Exemptions to the Smoking Ban - A Guide to Stop Smoking

The Smoking Ban is aimed at nearly all public areas and workplaces but there are a few exemptions to this ban.

The aim of this ban is that of a smoke free environment which people can enjoy without the risks of passive smoking. But the government has enabled a few areas to ‘opt out’ of the ban.

Areas which are exempt from the smoking ban include:

  • Prisons
  • Hospices (adults only)
  • Nursing/Residential care homes
  • Mental health units
  • Designated ‘smoking’ areas in hotels

Even these areas are outside of the ban they are still subject to a set of restrictions. For example, a prison may allow its inmates to smoke in their cells but not in communal areas. Or they may ban anyone who smokes from doing so in their cell if they share this with a non-smoker.
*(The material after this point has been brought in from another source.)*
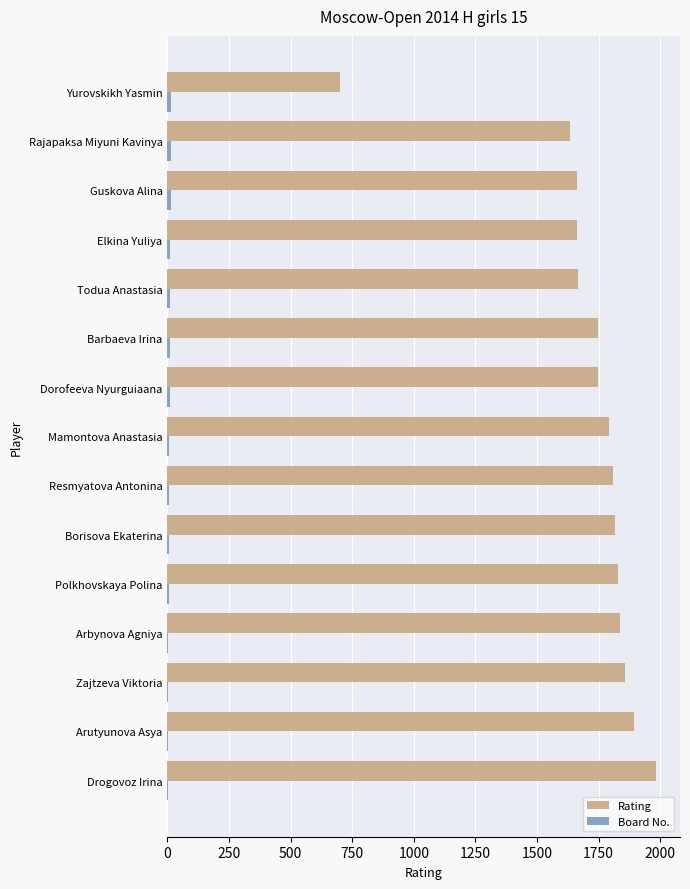

What is the highest value of the Rating series?

1981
It may seem strange allowing smoking in a hospice as this is a place dedicated to palliative care. But, for someone suffering from a terminal illness this is their last chance to enjoy a few forbidden pleasures. And it is unlikely to do any harm at this stage.

Hospices, care homes and mental health units may state that patients/residents are able to smoke in their own rooms but not in communal or other enclosed areas.

This is slightly different in the case of hotels as these tend to have a mix of smoking and non-smoking guests. What they will probably do is have a set of rooms for smokers and another set of rooms for non-smokers.

If you have a job which requires you to visit people in their own homes then be aware that you cannot stop them from smoking whilst you are there, even if you are a non-smoker. This is a difficult situation but you are in another person’s home which means respecting their wishes.

They may be happy not to smoke in front of you whilst you are there but that is entirely their decision.